Re: [PATCH net-next v2 5/9] tun: use bulk NAPI cache allocation in tun_xdp_one

From: Jesper Dangaard Brouer
Date: Tue Dec 02 2025 - 12:33:00 EST




On 02/12/2025 17.49, Jon Kohler wrote:


On Nov 27, 2025, at 10:02 PM, Jason Wang <jasowang@xxxxxxxxxx> wrote:

On Wed, Nov 26, 2025 at 3:19 AM Jon Kohler <jon@xxxxxxxxxxx> wrote:

Optimize TUN_MSG_PTR batch processing by allocating sk_buff structures
in bulk from the per-CPU NAPI cache using napi_skb_cache_get_bulk.
This reduces allocation overhead and improves efficiency, especially
when IFF_NAPI is enabled and GRO is feeding entries back to the cache.

Does this mean we should only enable this when NAPI is used?

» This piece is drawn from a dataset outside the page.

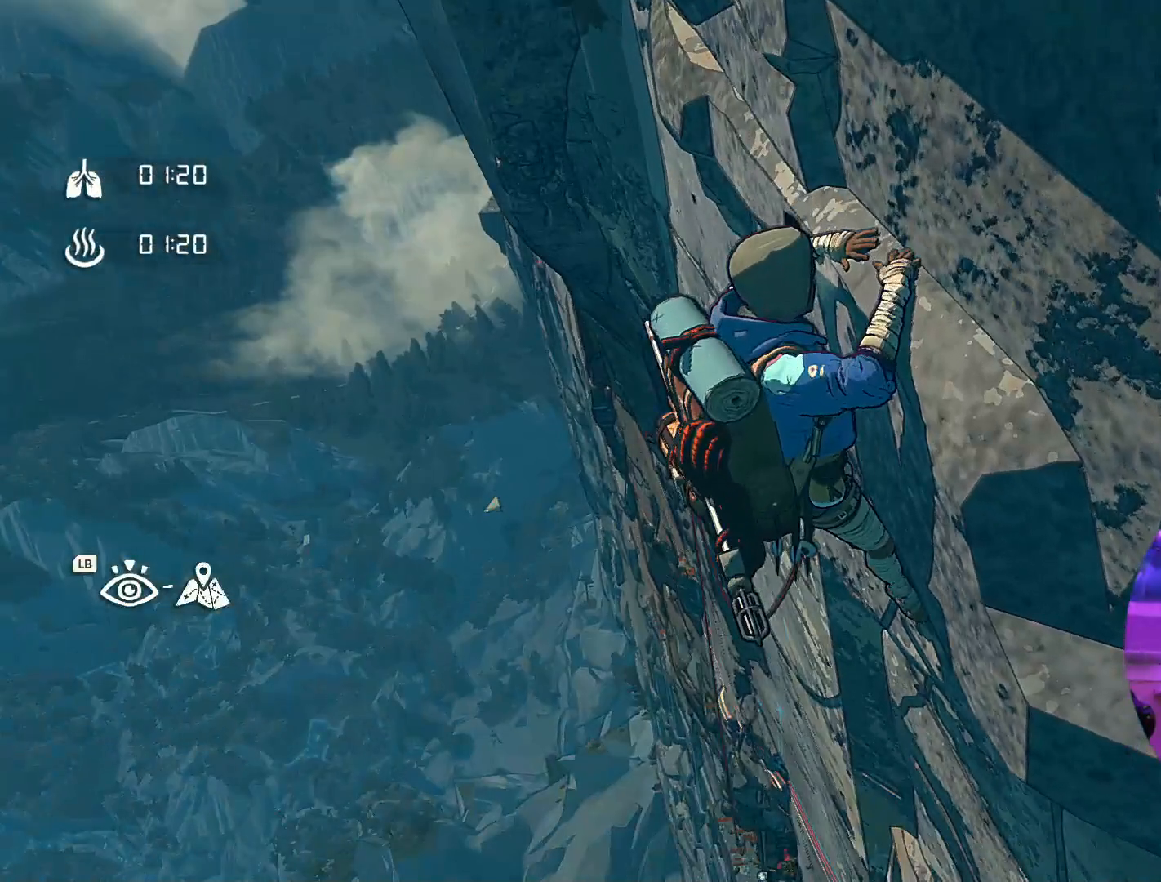
{"buttons": ["R1"], "left_stick": "left", "right_stick": "center", "events": [[100, "R1", "down"], [467, "left_stick", "left"]]}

No, it does not mean that at all, but I see what that would be confusing.
I can clean up the commit msg on the next go around


If bulk allocation cannot fully satisfy the batch, gracefully drop only
the uncovered portion, allowing the rest of the batch to proceed, which
is what already happens in the previous case where build_skb() would
fail and return -ENOMEM.

Signed-off-by: Jon Kohler <jon@xxxxxxxxxxx>

Do we have any benchmark result for this?

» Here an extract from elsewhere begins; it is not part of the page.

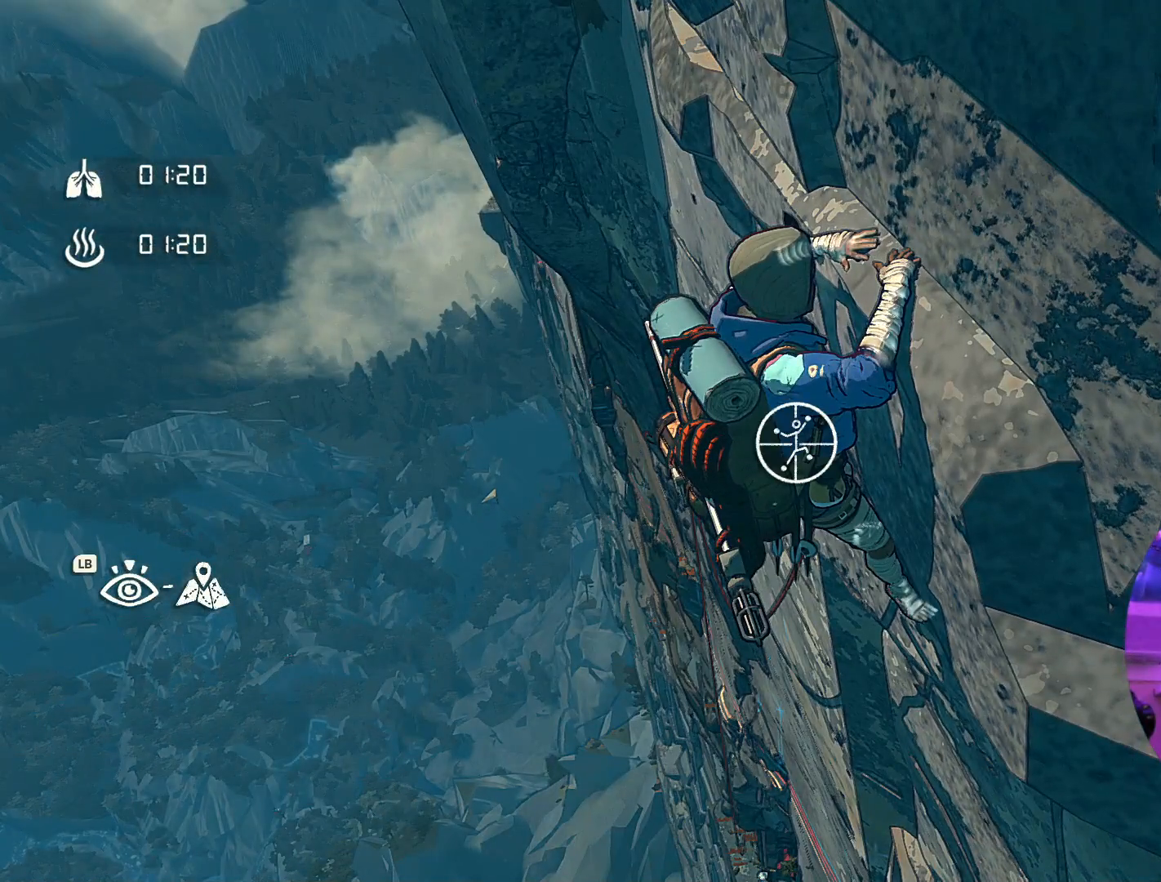
{"buttons": [], "left_stick": "down-left", "right_stick": "center", "events": [[217, "left_stick", "up-left"], [450, "R1", "up"], [500, "left_stick", "down-left"]]}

Yes, it is in the cover letter:
https://patchwork.kernel.org/project/netdevbpf/cover/20251125200041.1565663-1-jon@xxxxxxxxxxx/

---
drivers/net/tun.c | 30 ++++++++++++++++++++++++------
1 file changed, 24 insertions(+), 6 deletions(-)

diff --git a/drivers/net/tun.c b/drivers/net/tun.c
index 97f130bc5fed..64f944cce517 100644
--- a/drivers/net/tun.c
+++ b/drivers/net/tun.c
[...]
@@ -2454,6 +2455,7 @@ static int tun_xdp_one(struct tun_struct *tun,
ret = tun_xdp_act(tun, xdp_prog, xdp, act);
if (ret < 0) {
/* tun_xdp_act already handles drop statistics */
+ kfree_skb_reason(skb, SKB_DROP_REASON_XDP);

This should belong to previous patches?

Well, not really, as we did not even have an SKB to free at this point
in the previous code

put_page(virt_to_head_page(xdp->data));

This calling put_page() directly also looks dubious.

return ret;
}
@@ -2463,6 +2465,7 @@ static int tun_xdp_one(struct tun_struct *tun,
*flush = true;
fallthrough;
case XDP_TX:
+ napi_consume_skb(skb, 1);
return 0;
case XDP_PASS:
break;
@@ -2475,13 +2478,15 @@ static int tun_xdp_one(struct tun_struct *tun,
tpage->page = page;
tpage->count = 1;
}
+ napi_consume_skb(skb, 1);

I wonder if this would have any side effects since tun_xdp_one() is
not called by a NAPI.

As far as I can tell, this napi_consume_skb is really just an artifact of
how it was named and how it was traditionally used.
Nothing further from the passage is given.